Tatum channels On the Town and Anchors Away-era Kelly in “No Dames”, a big production number redolent of the glorious spectacle of MGM’s Freed Unit that finds a pack of sailors lamenting the woman-free hell they’re about to endure for the sake of Uncle Sam in the most hilariously homoerotic manner possible.
Our square-jawed hero is offended by the Communists in his midst for political and moral as well as practical reasons: the studio is Eddie’s church and hyper-efficiency his religion so when Baird disparages the capitalist wet dream that is the studio system he takes it very personally.
Like Quentin Tarantino’s simpatico, similarly entertaining Once Upon a Time in Hollywood, Hail Caesar finds filmmakers in total control of the craft letting their fertile imaginations run wild as they recreate Hollywood’s foggy past in their own idiosyncratic image.
The Coen Brothers may be die-hard cynics but Hail, Caesar! nevertheless emerges as a heartfelt valentine to the magic of film and the wonder of storytelling in all its forms.
The Coen Brothers’ movies are so dense and layered that you haven’t really seen one unless you’ve seen it more than once.
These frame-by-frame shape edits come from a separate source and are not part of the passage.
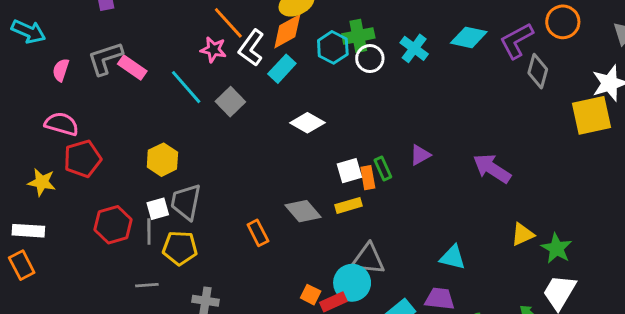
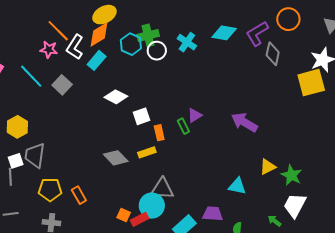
green rectangle: (383, 168) -> (183, 126), moved
white square: (349, 171) -> (142, 116), moved
orange rectangle: (258, 233) -> (79, 195), moved
yellow pentagon: (180, 248) -> (50, 190), moved
cyan triangle: (453, 257) -> (237, 186), moved

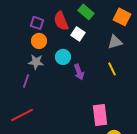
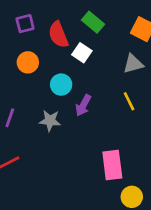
purple square: (37, 23) -> (25, 24), moved, turned -32
gray star: (36, 62) -> (50, 121), moved
purple arrow: (79, 72) -> (83, 105), turned 49

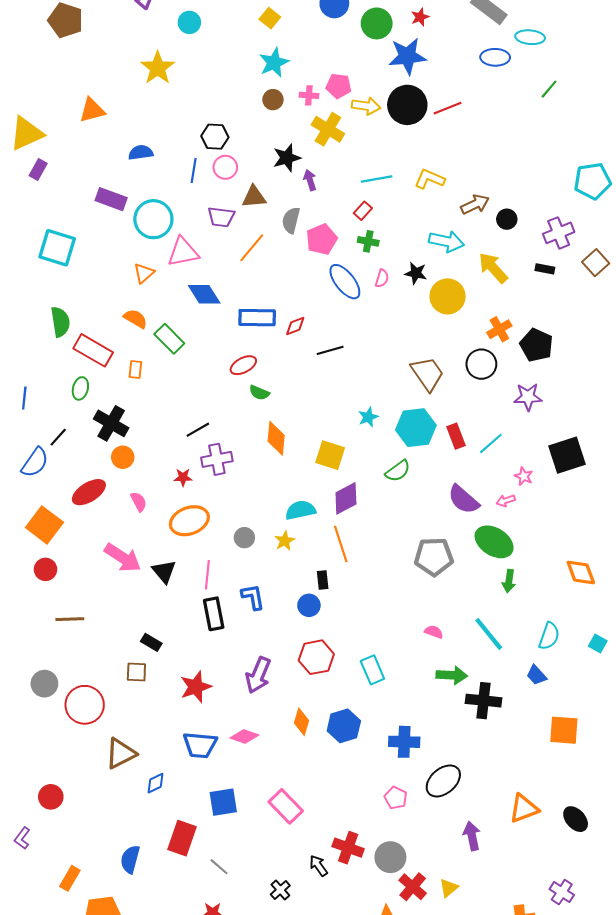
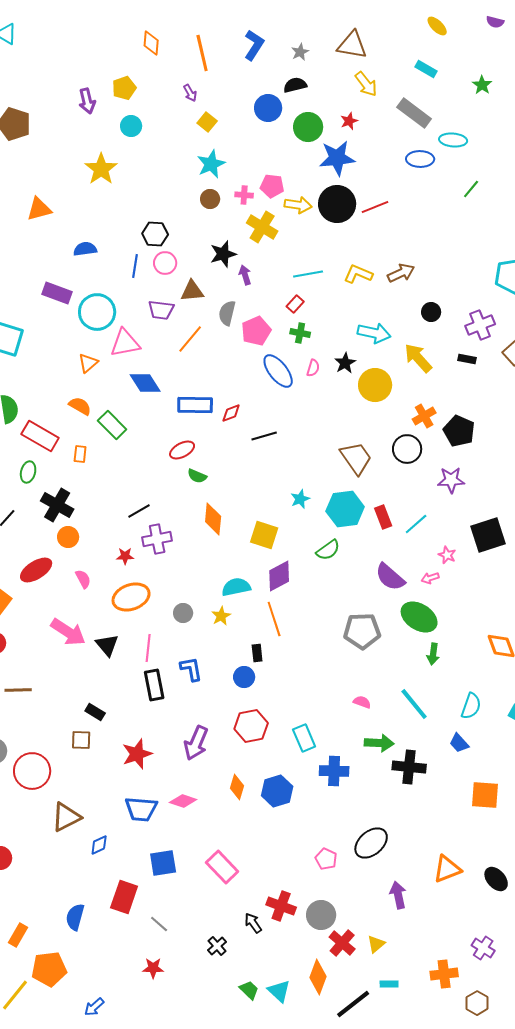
brown arrow: (475, 204) -> (401, 273), moved
black star: (416, 273) -> (345, 363), turned 30
blue cross: (404, 742) -> (334, 771), moved

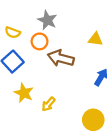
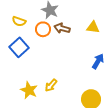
brown arrow: (61, 58) -> (62, 28), moved, size x0.7
yellow star: (24, 93) -> (29, 90), moved

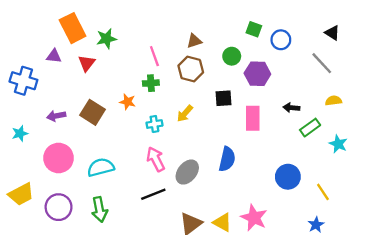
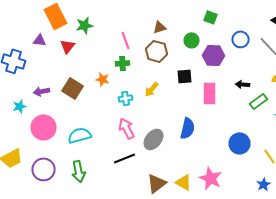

That holds true of Hail Caesar as well. Its lightness of touch represents a big part of its fizzy, dizzy appeal but true to form it is full of exquisite details and glorious intricacies that it’s impossible to catch everything the first time around.
Hail Caesar! illustrates why it’s not just good to re-watch the Coen Brothers movies; it’s damn near essential, and an absolute joy as well.